Vapor Compression Refrigeration System
Vapor-compression refrigeration, in which the refrigerant undergoes phase changes, is one of the many refrigeration cycles and is the most widely used method for air-conditioning of buildings and automobiles. It is also used in domestic and commercial refrigerators, large-scale warehouses for chilled or frozen storage of foods and meats, refrigerated trucks and railroad cars, and a host of other commercial and industrial services. Oil refineries, petrochemical and chemical processing plants, and natural gas processing plants are among the many types of industrial plants that often utilize large vapor-compression refrigeration systems.
The figure shows the basic components of a vapor compression refrigeration system.
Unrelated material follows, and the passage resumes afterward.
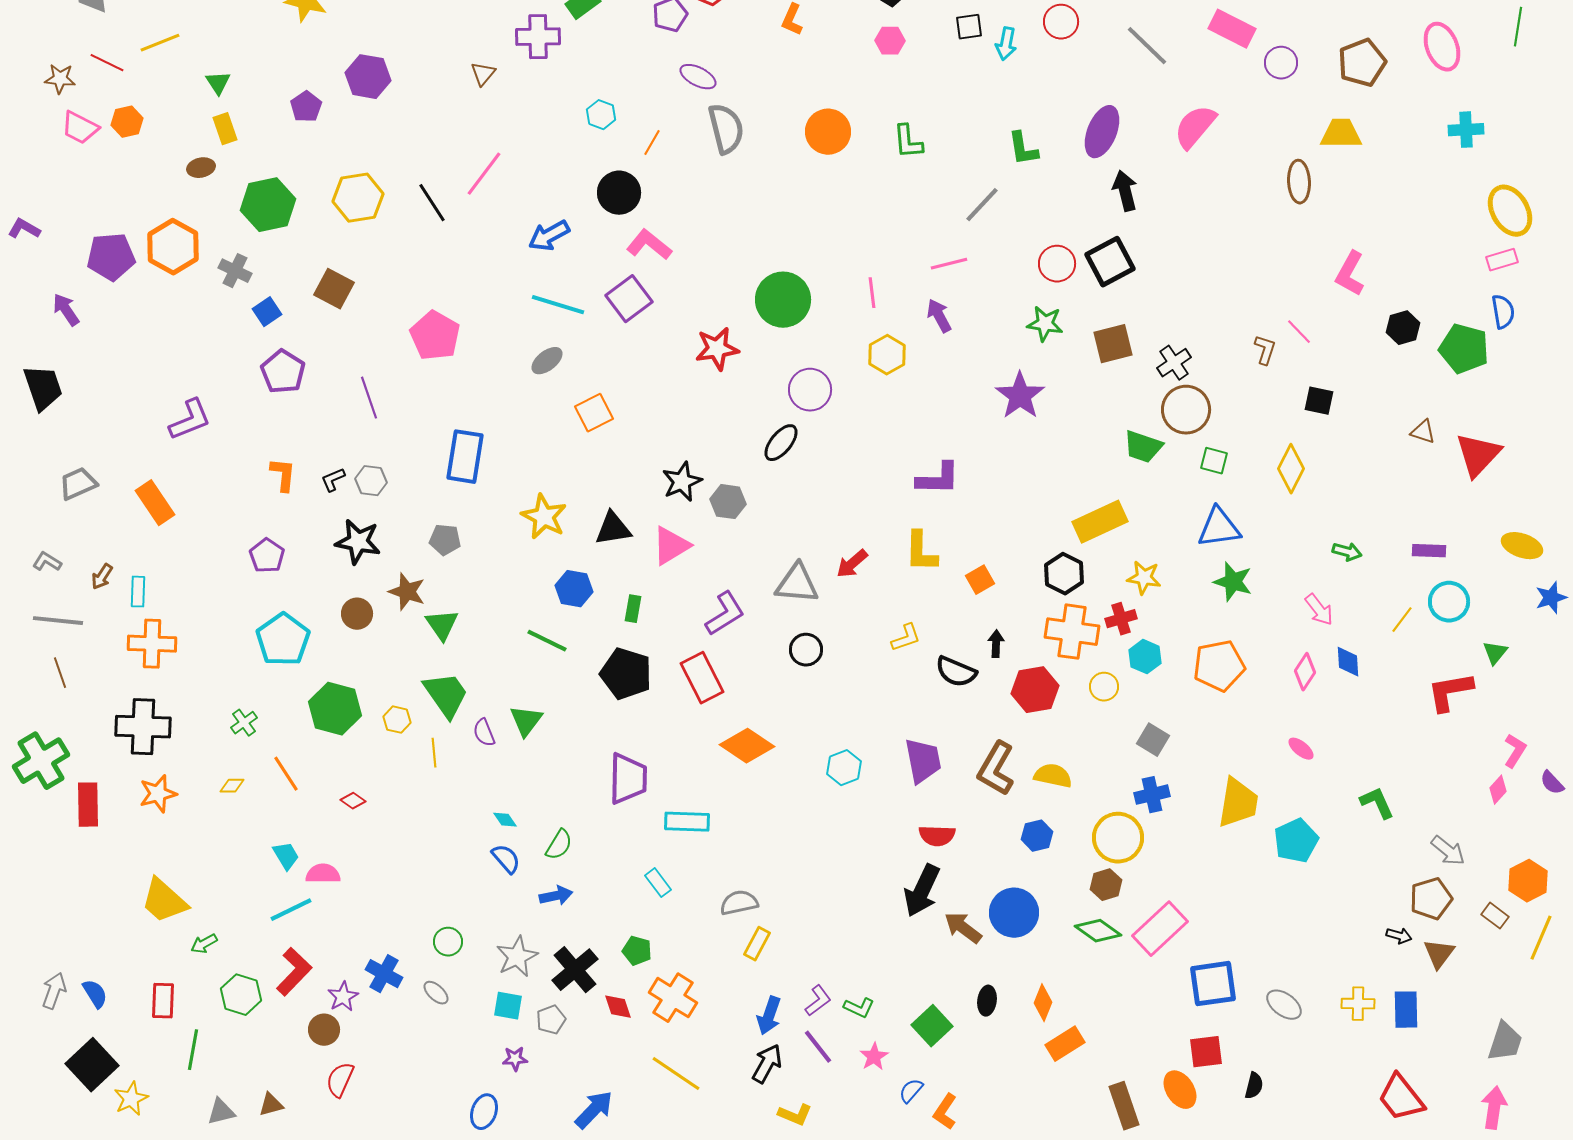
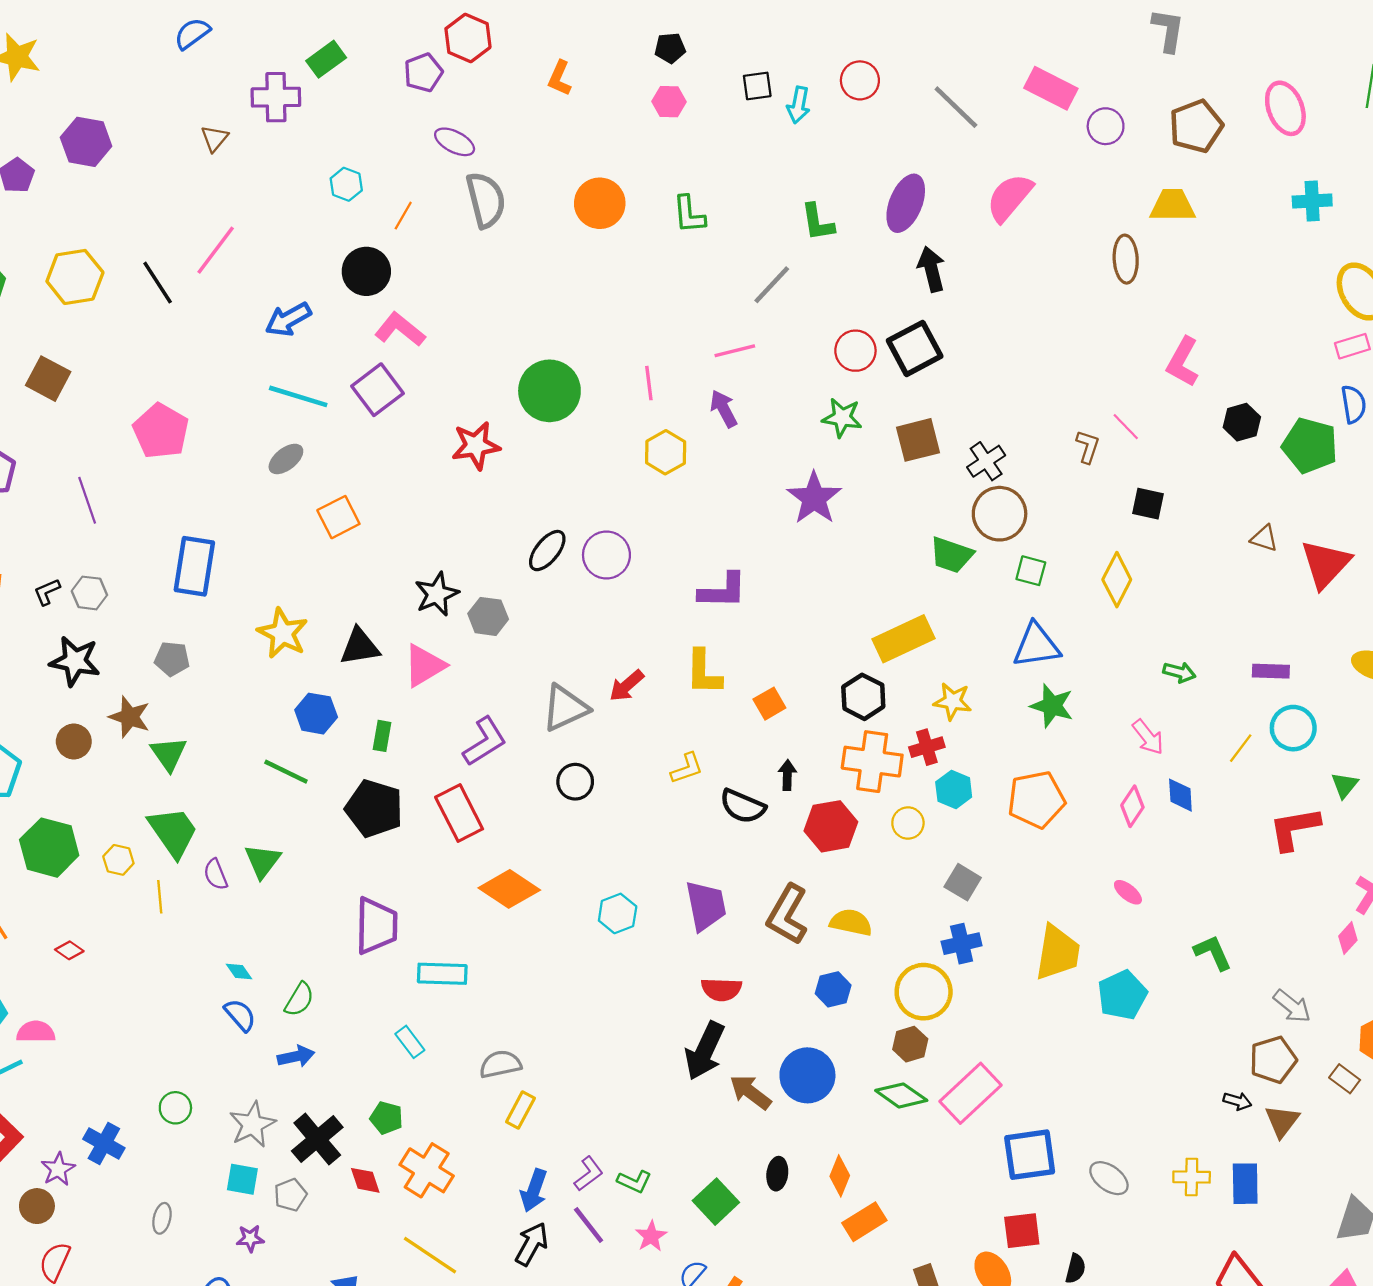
purple circle: (810, 390) -> (606, 555), moved
gray triangle: (797, 584) -> (565, 708), turned -30
gray ellipse: (436, 993) -> (162, 1218), moved, turned 60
As shown in the figure the basic system consists of an evaporator, compressor, condenser and an expansion valve. The refrigeration effect is obtained in the cold region as heat is extracted by the vaporization of refrigerant in the evaporator. The refrigerant vapor from the evaporator is compressed in the compressor to a high pressure at which its saturation temperature is greater than the ambient or any other heat sink. Hence when the high pressure, high-temperature refrigerant flows through the condenser, condensation of the vapor into liquid takes place by heat rejection to the heat sink. To complete the cycle, the high-pressure liquid is made to flow through an expansion valve. In the expansion valve the pressure and temperature of the refrigerant decrease. This low pressure and low-temperature refrigerant vapor evaporates in the evaporator taking heat from the cold region. It should be observed that the system operates on a closed cycle. The system requires input in the form of mechanical work. It extracts heat from a cold space and rejects heat to a high-temperature heat sink.
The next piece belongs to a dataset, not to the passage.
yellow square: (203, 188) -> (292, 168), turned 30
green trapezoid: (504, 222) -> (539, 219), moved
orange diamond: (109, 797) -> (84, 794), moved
Vapor Compression Cycle -Working Diagram
A refrigeration system can also be used as a heat pump, in which the useful output is the high-temperature heat rejected at the condenser. Alternatively, a refrigeration system can be used for providing cooling in summer and heating in winter. Such systems have been built and are available now
PV And TS Diagram For Vapor Compression System
Most of the modern refrigerators work on this cycle, in Its simplest form, there are four fundamental operations required to complete one cycle.
(a) Compression
(b) Condensation
(c) Expansion
(d) Vaporization
a) Compression
The low-pressure Vapour in the dry state is drawn from the evaporator during the suction stroke of the compressor. During compression Stroke, the pressure and temperature increase until vapor temperature is greater than the temperature of condenser cooling medium (air or water)
At point 1 in the diagram, the circulating refrigerant enters the compressor as a saturated vapor. From point 1 to point 2, the vapor is isentropically compressed (i.e., compressed at constant entropy) and exits the compressor as a superheated vapor.
b) Condensation
When the high-pressure refrigerant vapor enters the condenser heat flows from the condenser to the cooling medium thus allowing the vaporized refrigerant to return to the liquid state.
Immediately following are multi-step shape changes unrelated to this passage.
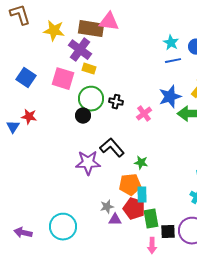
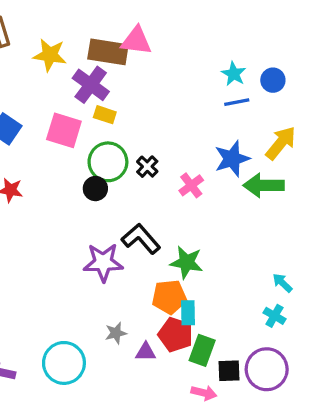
black cross: (116, 102) -> (147, 167), turned 32
green star: (141, 163) -> (187, 262), size x1.5
gray star: (107, 207) -> (116, 333), moved
green rectangle: (151, 219) -> (202, 350), turned 30
pink arrow: (152, 246) -> (204, 393), turned -77

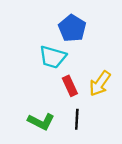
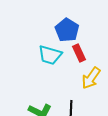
red rectangle: (70, 86) -> (79, 53), moved

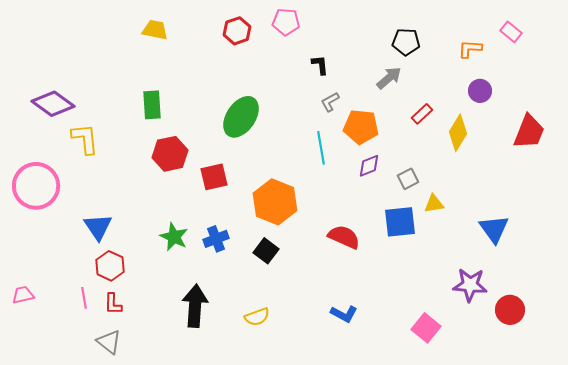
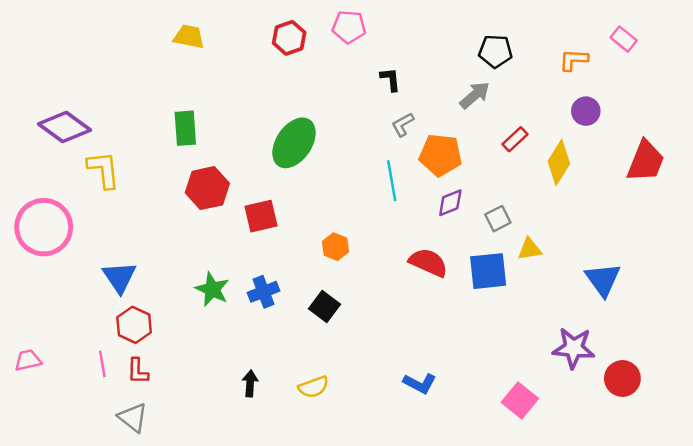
orange hexagon: (275, 202) -> (336, 247), size x0.5
red semicircle: (344, 237) -> (428, 262), moved
black arrow: (195, 306) -> (250, 383), moved, size x0.5

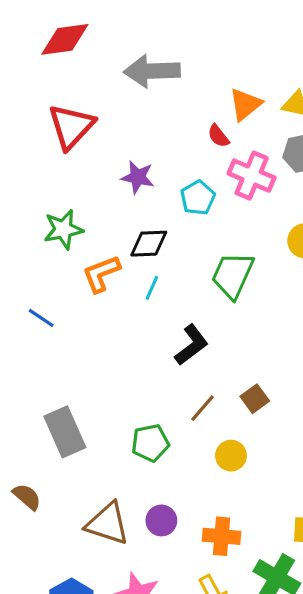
From point 2 to point 3, the vapor travels through part of the condenser which removes the superheat by cooling the vapor. Between point 3 and point 4, the vapor travels through the remainder of the condenser and is condensed into a saturated liquid. The condensation process occurs at essentially constant pressure.
c) Expansion
After condenser the liquid refrigerant is stored in the liquid receiver until needed. From the receiver it passes through an expansion valve where the pressure is reduced sufficiently to allow the vaporization of liquid at a low temperature of about -10°C.
Between points 4 and 5, the saturated liquid refrigerant passes through the expansion valve and undergoes an abrupt decrease of pressure. That process results in the adiabatic flash evaporation and auto-refrigeration of a portion of the liquid (typically, less than half of the liquid flashes).
d) Vaporization
The low-pressure refrigerant vapor after expansion in the expansion valve enters the evaporator or refrigerated space where a considerable amount of heat IS absorbed by it and refrigeration is furnished.
Between points 5 and 1, the cold and partially vaporized refrigerant travels through the coil or tubes in the evaporator where it is vaporized by the warm air (from the space being refrigerated) that a fan circulates across the coil or tubes in the evaporator.
The resulting refrigerant vapor returns to the compressor inlet at point 1 to complete the thermodynamic cycle.